Ensuite, le Non en 2005. Ce n’était pas une petite affaire. Nous ne reviendrons pas ici sur sa signification ni même sur l’analyse de son contenu. Il suffit de souligner sa caractéristique principale : il était fondamentalement hétérogène, traversé par des courants alliés dans le refus du texte constitutionnel, mais souvent opposés dans leurs orientations respectives.

 Pour faire bref, et en réservant la possibilité de nuancer plus encore l’analyse, disons qu’il y avait au moins trois orientations principales :

 - un Non de gauche, souvent proeuropéen quand il n’était pas carrément fédéraliste-social ;

 - Un Non antieuropéen, quand il ne renouait pas directement avec des traditions chauvines ;

 - Un Non républicain, proeuropéen mais fondé sur une dialectique réaliste des Etats nations et qui rejetait la Constitution au nom de la nécessaire articulation démocratique du social et de la souveraineté nationale.

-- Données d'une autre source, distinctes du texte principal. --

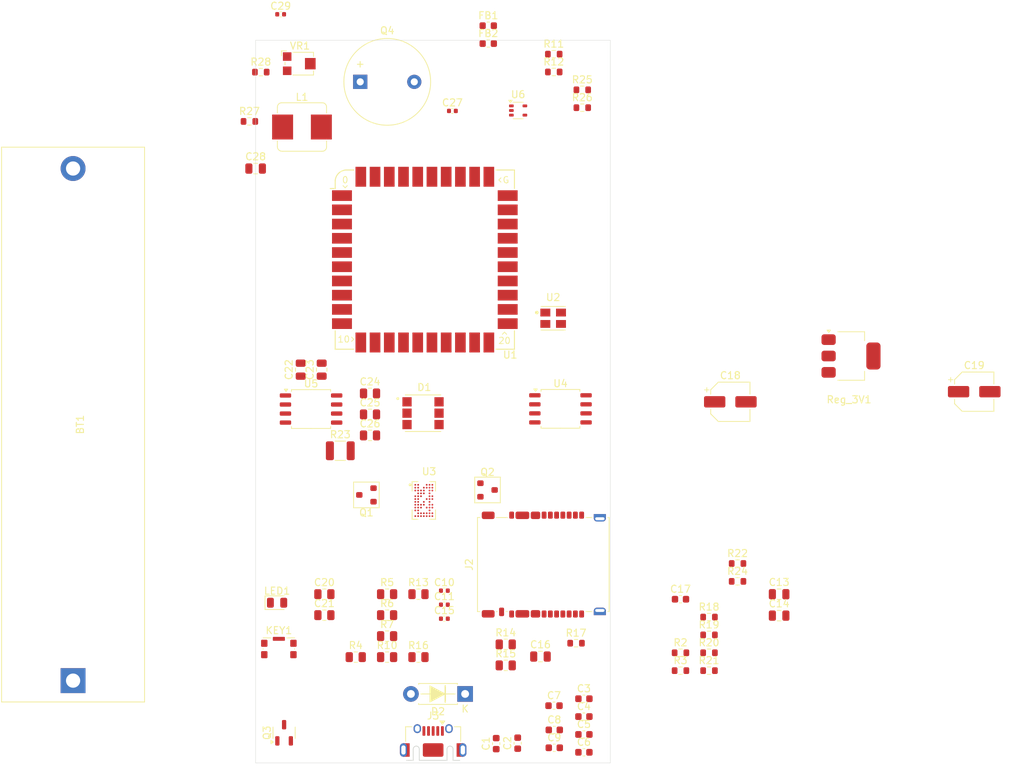
<source format=kicad_pcb>
(kicad_pcb
	(version 20240108)
	(generator "pcbnew")
	(generator_version "8.0")
	(general
		(thickness 1.6)
		(legacy_teardrops no)
	)
	(paper "A4")
	(layers
		(0 "F.Cu" signal)
		(31 "B.Cu" signal)
		(32 "B.Adhes" user "B.Adhesive")
		(33 "F.Adhes" user "F.Adhesive")
		(34 "B.Paste" user)
		(35 "F.Paste" user)
		(36 "B.SilkS" user "B.Silkscreen")
		(37 "F.SilkS" user "F.Silkscreen")
		(38 "B.Mask" user)
		(39 "F.Mask" user)
		(40 "Dwgs.User" user "User.Drawings")
		(41 "Cmts.User" user "User.Comments")
		(42 "Eco1.User" user "User.Eco1")
		(43 "Eco2.User" user "User.Eco2")
		(44 "Edge.Cuts" user)
		(45 "Margin" user)
		(46 "B.CrtYd" user "B.Courtyard")
		(47 "F.CrtYd" user "F.Courtyard")
		(48 "B.Fab" user)
		(49 "F.Fab" user)
		(50 "User.1" user)
		(51 "User.2" user)
		(52 "User.3" user)
		(53 "User.4" user)
		(54 "User.5" user)
		(55 "User.6" user)
		(56 "User.7" user)
		(57 "User.8" user)
		(58 "User.9" user)
	)
	(setup
		(pad_to_mask_clearance 0)
		(allow_soldermask_bridges_in_footprints no)
		(pcbplotparams
			(layerselection 0x00010fc_ffffffff)
			(plot_on_all_layers_selection 0x0000000_00000000)
			(disableapertmacros no)
			(usegerberextensions no)
			(usegerberattributes yes)
			(usegerberadvancedattributes yes)
			(creategerberjobfile yes)
			(dashed_line_dash_ratio 12.000000)
			(dashed_line_gap_ratio 3.000000)
			(svgprecision 4)
			(plotframeref no)
			(viasonmask no)
			(mode 1)
			(useauxorigin no)
			(hpglpennumber 1)
			(hpglpenspeed 20)
			(hpglpendiameter 15.000000)
			(pdf_front_fp_property_popups yes)
			(pdf_back_fp_property_popups yes)
			(dxfpolygonmode yes)
			(dxfimperialunits yes)
			(dxfusepcbnewfont yes)
			(psnegative no)
			(psa4output no)
			(plotreference yes)
			(plotvalue yes)
			(plotfptext yes)
			(plotinvisibletext no)
			(sketchpadsonfab no)
			(subtractmaskfromsilk no)
			(outputformat 1)
			(mirror no)
			(drillshape 1)
			(scaleselection 1)
			(outputdirectory "")
		)
	)
	(net 0 "")
	(net 1 "V_BAT +")
	(net 2 "GND")
	(net 3 "GNDA")
	(net 4 "Net-(C15-P$1)")
	(net 5 "VSYS")
	(net 6 "Net-(C20-Pad1)")
	(net 7 "Net-(U5-BAT)")
	(net 8 "Net-(Q3-D)")
	(net 9 "D+")
	(net 10 "VBUS")
	(net 11 "D-")
	(net 12 "Net-(D1-Pad6)")
	(net 13 "Net-(C27-P$2)")
	(net 14 "Net-(C27-P$1)")
	(net 15 "Net-(D1-Pad5)")
	(net 16 "Net-(C28-P$1)")
	(net 17 "+3V3")
	(net 18 "Net-(D1-Pad4)")
	(net 19 "Net-(U1-XIN)")
	(net 20 "Net-(C14-Pad2)")
	(net 21 "Net-(C29-P$2)")
	(net 22 "+3.3V")
	(net 23 "+1V1")
	(net 24 "unconnected-(C9-Pad1)")
	(net 25 "Net-(U1-USB_DP)")
	(net 26 "Net-(U1-USB_DM)")
	(net 27 "Net-(J1-Pin_1)")
	(net 28 "Net-(U1-XOUT)")
	(net 29 "/GPIO028")
	(net 30 "/GPIO011")
	(net 31 "/GPIO013")
	(net 32 "/GPIO012")
	(net 33 "unconnected-(U1-GPIO6-Pad8)")
	(net 34 "unconnected-(U1-GPIO1-Pad3)")
	(net 35 "unconnected-(U1-GPIO23-Pad35)")
	(net 36 "Net-(D2-A)")
	(net 37 "unconnected-(U1-GPIO16-Pad27)")
	(net 38 "AVCC")
	(net 39 "unconnected-(U1-GPIO9-Pad12)")
	(net 40 "GNDREF")
	(net 41 "Net-(Q1-B)")
	(net 42 "unconnected-(U1-GPIO2-Pad4)")
	(net 43 "unconnected-(U1-GPIO27_ADC1-Pad39)")
	(net 44 "unconnected-(U1-GPIO3-Pad5)")
	(net 45 "unconnected-(U1-GPIO24-Pad36)")
	(net 46 "unconnected-(U1-GPIO26_ADC0-Pad38)")
	(net 47 "unconnected-(J3-ID-Pad4)")
	(net 48 "unconnected-(U1-GPIO20-Pad31)")
	(net 49 "unconnected-(U1-GPIO17-Pad28)")
	(net 50 "Net-(BZ1--)")
	(net 51 "unconnected-(U1-GPIO0-Pad2)")
	(net 52 "unconnected-(U1-GPIO5-Pad7)")
	(net 53 "unconnected-(U1-SWCLK-Pad24)")
	(net 54 "Net-(KEY1-Pad1)")
	(net 55 "unconnected-(U1-TESTEN-Pad19)")
	(net 56 "unconnected-(KEY1-Pad2)")
	(net 57 "Net-(U5-SW)")
	(net 58 "unconnected-(U1-SWD-Pad25)")
	(net 59 "unconnected-(U1-GPIO7-Pad9)")
	(net 60 "unconnected-(U1-GPIO28_ADC2-Pad40)")
	(net 61 "unconnected-(U1-RUN-Pad26)")
	(net 62 "unconnected-(U1-GPIO4-Pad6)")
	(net 63 "unconnected-(U1-GPIO25-Pad37)")
	(net 64 "unconnected-(U1-GPIO8-Pad11)")
	(net 65 "Net-(LED1-A)")
	(net 66 "unconnected-(LED1-K-Pad2)")
	(net 67 "Net-(BZ3--)")
	(net 68 "Net-(Q2-B)")
	(net 69 "Net-(Q3-G)")
	(net 70 "/GPIO010")
	(net 71 "/GPIO021")
	(net 72 "Net-(J2-DAT2)")
	(net 73 "Net-(J2-DAT1)")
	(net 74 "Net-(U4-~{CS})")
	(net 75 "/GPI017")
	(net 76 "Net-(U5-KEY)")
	(net 77 "Net-(VR1-E)")
	(net 78 "/GPI022")
	(net 79 "/GPIO015")
	(net 80 "/GPIO014")
	(net 81 "/GPI018")
	(net 82 "/GPI019")
	(net 83 "unconnected-(U3-PMU_AVSS-PadB6)")
	(net 84 "unconnected-(U3-VSSC-PadJ5)")
	(net 85 "unconnected-(U3-BT_PAVDD-PadH1)")
	(net 86 "unconnected-(U3-VOUT_CLDO-PadC6)")
	(net 87 "Net-(U3-SDIO_DATA_1)")
	(net 88 "Net-(U3-SDIO_DATA_0)")
	(net 89 "unconnected-(U3-SR_VLX-PadA6)")
	(net 90 "unconnected-(U3-WLRF_2G_ELG-PadJ1)")
	(net 91 "WL_CMD")
	(net 92 "unconnected-(U3-FM_OUT1-PadC2)")
	(net 93 "unconnected-(U3-FM_OUT2-PadD2)")
	(net 94 "GPIO_1")
	(net 95 "unconnected-(U3-BT_VCO_VSS-PadH3)")
	(net 96 "unconnected-(U3-BT_UART_~{CTS}-PadB2)")
	(net 97 "unconnected-(U3-VDDC-PadD3)")
	(net 98 "unconnected-(U3-VOUT_3P3-PadE7)")
	(net 99 "unconnected-(U3-WLRF_LNA_GND-PadJ2)")
	(net 100 "unconnected-(U3-BTFM_PLL_VDD-PadF2)")
	(net 101 "unconnected-(U3-BT_IF_VDD-PadG1)")
	(net 102 "GPIO_2")
	(net 103 "unconnected-(U3-BT_PCM_OUT-PadB4)")
	(net 104 "unconnected-(U3-VDDC-PadD3)_1")
	(net 105 "unconnected-(U3-WLRF_PA_GND-PadL2)")
	(net 106 "unconnected-(U3-WLRF_PA_VDD-PadM1)")
	(net 107 "unconnected-(U3-SR_PVSS-PadA7)")
	(net 108 "unconnected-(U3-BT_IF_VSS-PadH2)")
	(net 109 "unconnected-(U3-WLRF_GPIO-PadJ3)")
	(net 110 "unconnected-(U3-BT_HOST_WAKE-PadC1)")
	(net 111 "unconnected-(U3-WLRF_AFE_GND-PadH4)")
	(net 112 "unconnected-(U3-FM_RF_VSS-PadE3)")
	(net 113 "unconnected-(U3-FM_RF_IN-PadE1)")
	(net 114 "unconnected-(U3-BT_PCM_CLK-PadA5)")
	(net 115 "unconnected-(U3-BT_UART_RXD-PadA1)")
	(net 116 "unconnected-(U3-WLRF_VDD_1P35-PadM2)")
	(net 117 "unconnected-(U3-CLK_REQ-PadM6)")
	(net 118 "unconnected-(U3-WLRF_XTAL_XOP-PadM4)")
	(net 119 "unconnected-(U3-WLRF_XTAL_VDD1P2-PadM3)")
	(net 120 "unconnected-(U3-VSSC-PadD4)")
	(net 121 "unconnected-(U3-WCC_VDDIO-PadF6)")
	(net 122 "unconnected-(U3-BT_UART_TXD-PadA2)")
	(net 123 "WL_CS")
	(net 124 "unconnected-(U3-BT_UART_~{RTS}-PadC3)")
	(net 125 "unconnected-(U3-LDO_VDD1P5-PadC7)")
	(net 126 "GPIO_0")
	(net 127 "unconnected-(U3-LDO_VDDBAT5V-PadF7)")
	(net 128 "unconnected-(U3-WLRF_2G_RF-PadK1)")
	(net 129 "WL_CLK")
	(net 130 "unconnected-(U3-FM_RF_VDD-PadE2)")
	(net 131 "unconnected-(U3-WLRF_VCO_GND-PadL3)")
	(net 132 "unconnected-(U3-WLRF_XTAL_XON-PadM5)")
	(net 133 "unconnected-(U3-LPO_IN-PadF5)")
	(net 134 "unconnected-(U3-BT_PCM_SYNC-PadB5)")
	(net 135 "WL_ON")
	(net 136 "unconnected-(U3-BTFM_PLL_VSS-PadG2)")
	(net 137 "unconnected-(U3-WLRF_GENERAL_GND-PadK2)")
	(net 138 "unconnected-(U3-WLRF_XTAL_GND-PadL4)")
	(net 139 "unconnected-(U3-VOUT_LNLDO-PadD6)")
	(net 140 "unconnected-(U3-SR_VDDBAT5V-PadB7)")
	(net 141 "unconnected-(U3-BT_PCM_IN-PadC4)")
	(net 142 "unconnected-(U3-BT_VCO_VDD-PadF1)")
	(net 143 "/QSPI_SD0")
	(net 144 "/QSPI_SD2")
	(net 145 "/QSPI_SD3")
	(net 146 "/CLK")
	(net 147 "/QSPI_SD1")
	(net 148 "Net-(LED4-A)")
	(net 149 "Net-(LED2-K)")
	(net 150 "Net-(LED2-A)")
	(net 151 "unconnected-(U6-OUT-Pad4)")
	(footprint "Capacitor_SMD:CP_Elec_5x5.9" (layer "F.Cu") (at 178.5874 99.8728))
	(footprint "Inductor_SMD:L_Bourns_SRP7028A_7.3x6.6mm" (layer "F.Cu") (at 84.074 62.6618))
	(footprint "Package_TO_SOT_SMD:SOT-353_SC-70-5" (layer "F.Cu") (at 114.4626 60.34))
	(footprint "Capacitor_SMD:C_0603_1608Metric" (layer "F.Cu") (at 123.7104 145.5512))
	(footprint "Battery:BatteryHolder_MPD_BH-18650-PC2" (layer "F.Cu") (at 51.8922 140.4964 90))
	(footprint "Resistor_SMD:R_0805_2012Metric" (layer "F.Cu") (at 100.4517 128.339))
	(footprint "Resistor_SMD:R_0603_1608Metric" (layer "F.Cu") (at 137.2902 136.5804))
	(footprint "Package_SO:SOIC-8_5.23x5.23mm_P1.27mm" (layer "F.Cu") (at 120.4146 102.2858))
	(footprint "Capacitor_SMD:C_0402_1005Metric" (layer "F.Cu") (at 105.2215 60.4016))
	(footprint "Capacitor_SMD:C_0603_1608Metric" (layer "F.Cu") (at 123.7104 143.0412))
	(footprint "Resistor_SMD:R_1210_3225Metric" (layer "F.Cu") (at 89.4588 108.1786))
	(footprint "Button_Switch_SMD:SW_SPST_CK_KMS2xxGP" (layer "F.Cu") (at 80.8228 136.045))
	(footprint "Resistor_SMD:R_0805_2012Metric" (layer "F.Cu") (at 96.0417 137.189))
	(footprint "Capacitor_SMD:C_0402_1005Metric" (layer "F.Cu") (at 104.0917 127.849))
	(footprint "Resistor_SMD:R_0603_1608Metric" (layer "F.Cu") (at 141.3002 131.5604))
	(footprint "Resistor_SMD:R_0603_1608Metric" (layer "F.Cu") (at 123.4816 59.944))
	(footprint "Resistor_SMD:R_0603_1608Metric" (layer "F.Cu") (at 141.3002 136.5804))
	(footprint "Potentiometer_SMD:Potentiometer_Bourns_TC33X_Vertical" (layer "F.Cu") (at 83.7912 53.7558))
	(footprint "Resistor_SMD:R_0603_1608Metric" (layer "F.Cu") (at 145.3102 126.5404))
	(footprint "ABM8-272-T3:ABM8-272-T3" (layer "F.Cu") (at 119.3878 89.5476))
	(footprint "Capacitor_SMD:C_0603_1608Metric" (layer "F.Cu") (at 119.5448 147.4262))
	(footprint "Resistor_SMD:R_0805_2012Metric" (layer "F.Cu") (at 86.8426 96.7759 90))
	(footprint "PCM_Diode_THT_AKL:D_DO-41_SOD81_P7.62mm_Horizontal" (layer "F.Cu") (at 107.0102 142.367 180))
	(footprint "Capacitor_SMD:C_0805_2012Metric" (layer "F.Cu") (at 151.1554 128.346))
	(footprint "LTST-G563ZEGBW:LED_LTST-G563ZEGBW" (layer "F.Cu") (at 101.092 102.8954))
	(footprint "Capacitor_SMD:C_0603_1608Metric" (layer "F.Cu") (at 111.379 149.352 90))
	(footprint "Resistor_SMD:R_0805_2012Metric" (layer "F.Cu") (at 96.0417 134.239))
	(footprint "Package_TO_SOT_SMD:SOT-223" (layer "F.Cu") (at 161.2646 94.8557))
	(footprint "Capacitor_SMD:C_0402_1005Metric" (layer "F.Cu") (at 104.0917 131.789))
	(footprint "Connector_USB:USB_Micro-AB_Molex_47590-0001" (layer "F.Cu") (at 102.5144 150.5992))
	(footprint "Resistor_SMD:R_0603_1608Metric" (layer "F.Cu") (at 141.3002 134.0704))
	(footprint "Resistor_SMD:R_0805_2012Metric"
		(layer "F.Cu")
		(uuid "4bdee5b2-2484-439d-9f4c-58f90436c8d3")
		(at 112.7199 138.3538)
		(descr "Resistor SMD 0805 (2012 Metric), square (rectangular) end terminal, IPC_7351 nominal, (Body size source: IPC-SM-782 page 72, https://www.pcb-3d.com/wordpress/wp-content/uploads/ipc-sm-782a_amendment_1_and_2.pdf), generated with kicad-footprint-generator")
		(tags "resistor")
		(property "Reference" "R15"
			(at 0 -1.65 0)
			(layer "F.SilkS")
			(uuid "8ec88f06-60fb-4d4c-ba99-54c2761f1599")
			(effects
				(font
					(size 1 1)
					(thickness 0.15)
				)
			)
		)
		(property "Value" "10k"
			(at 0 1.65 0)
			(layer "F.Fab")
			(uuid "1b936b53-5f6e-429d-a7b0-da110e2bf4ca")
			(effects
				(font
					(size 1 1)
					(thickness 0.15)
				)
			)
		)
		(property "Footprint" "Resistor_SMD:R_0805_2012Metric"
			(at 0 0 0)
			(unlocked yes)
			(layer "F.Fab")
			(hide yes)
			(uuid "65935b99-5fcb-47f1-a054-c0f4f9d0f132")
			(effects
				(font
					(size 1.27 1.27)
					(thickness 0.15)
				)
			)
		)
		(property "Datasheet" ""
			(at 0 0 0)
			(unlocked yes)
			(layer "F.Fab")
			(hide yes)
			(uuid "2c784501-6b77-4429-a33f-cb5b3f969de5")
			(effects
				(font
					(size 1.27 1.27)
					(thickness 0.15)
				)
			)
		)
		(property "Description" "Resistor, small symbol"
			(at 0 0 0)
			(unlocked yes)
			(layer "F.Fab")
			(hide y
... [283865 chars truncated]
</source>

 Inutile de dire que toutes ces forces n’ont pu vaincre que parce que, au fond, le peuple français avait décidé de refuser un texte qui lui paraissait dangereux pour sa propre identité historique, sociale et politique.

 Il ne faut jamais oublier cette détermination populaire : le texte a été rejeté parce qu’il attentait à une certaine idée du lien national, que celui-ci fut perçu au niveau social, culturel, politique ou pour d’autres raisons encore.

 C’est précisément ce point, cette détermination du peuple, ce refus, qui est aujourd’hui contourné, phagocyté, manipulé, par le principe même d’un Traité dit simplifié non soumis au vote du peuple. Tout se passe comme si l’on assistait, avec ce texte « modifié » en trompe l’oeil par rapport à la Constitution, à une offensive surprise de la part des partisans du oui, désavoués une première fois, de faire quand même adopter par la représentation nationale l’essentiel de ce qui a été rejeté par référendum.

 Il est vrai que depuis 2005, deux événements majeurs se sont produits : d’une part, les partisans du Non, en raison même de leur hétérogénéité, n’ont pas été capables de tirer les bénéfices de la victoire ; d’autre part, les deux candidats à l’élection présidentielle étaient des partisans du Oui.

Ce dernier point est important car, à gauche, il renvoie à une ambiguïté au sein du Parti socialiste : en fait, il n’y a pas eu de débat sérieux après le vote de 2005. Les partisans du Non ont accepté une synthèse, au Mans, qui constitue une alliance sans clarification sur la question européenne. L’objectif de chacun était surtout de se positionner pour les présidentielles.

 Ségolène Royal a affirmé tout au long de la campagne présidentielle qu’elle voulait une synthèse entre le oui et le non. Et elle a développé des positions réalistes et de bon sens dans ce domaine. Mais nous devons à la vérité de dire que le seul document où il y ait des propositions claires sur cette synthèse, est l’accord signé avec le MRC pour les présidentielles (voir www.chevenement.fr , déclaration commune PS-MRC volet politique).

 Cet accord dessine pour l’Europe une autre voie : celle de la réorientation européenne. Au cours de la campagne, la candidate de la gauche a rappelé ces orientations, même si nous aurions voulu que ce rappel fût plus offensif. L’essentiel était cependant préservé.